Answer each question from the email thread on virtual environments, one answer per line, marked (a), (b), (c).
(a) What does each market feed run on?
(b) What happens to kernel time after the machine is rebooted?
(c) What kind of setup does the reply say is in use?

## Excerpt:

************

When you say "virtual environments" what do you mean? 

With "containers" or Solaris zones you have a very lightweight virtualized runtime environment where each container uses teh same OS kernel, with separation being really just a chroot combined with a cgroup. Performance tuning is no different than a native environment.

With a hypervisor setup (Xen, Virtual Box, etc) you have the coarse-grained Xen scheduler taking the place of the OS scheduler. This is great mainstream technology. Electronic trading is not a mainstream use case. It shouldn't be a surprise that a mainstream platform doesn't fit a low latency use case. 

It’s a hypervisor setup and I agree with you totally, I just have no say in the matter. I was not consulted before we moved to virtual and I have even less influence now.

/Erik



My two cents.

Peter


 


On Tuesday, March 28, 2017 at 8:46:03 AM UTC-4, Erik Svensson wrote:
Howdy guys!

My journey into mystification with virtual environments continues.

We have a number of market data feeds from a number of markets. Each market feed is running on its own virtual host.
I’m keeping an eye of gc logs and such.
One thing I noticed after a while is that kernel time seems to grow over time, eventually exceeding user time. If you reboot the machine it goes back to ‘normal’ and then starts over again.
I have never seen this behaviour with physical hw.

Does this ring a bell with anyone? Right now I’m thinking about rebooting the virtual hosts every weekend but that is an unsatisfactory solution.

************

## Provided data:
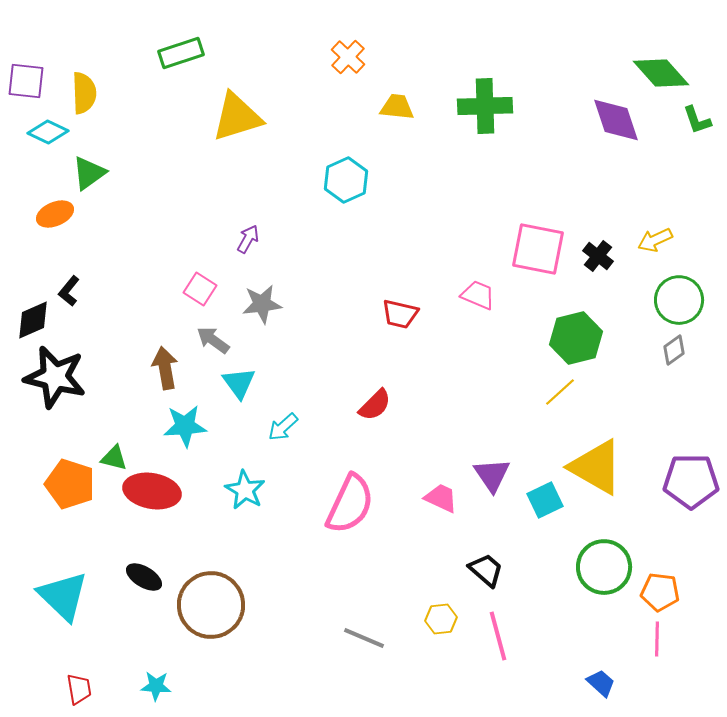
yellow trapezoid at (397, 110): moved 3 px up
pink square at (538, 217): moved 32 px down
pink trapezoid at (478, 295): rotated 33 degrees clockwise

************

## Answer to this problem:
(a) Each market feed runs on its own virtual host.
(b) It goes back to "normal" and then starts growing again.
(c) A hypervisor setup.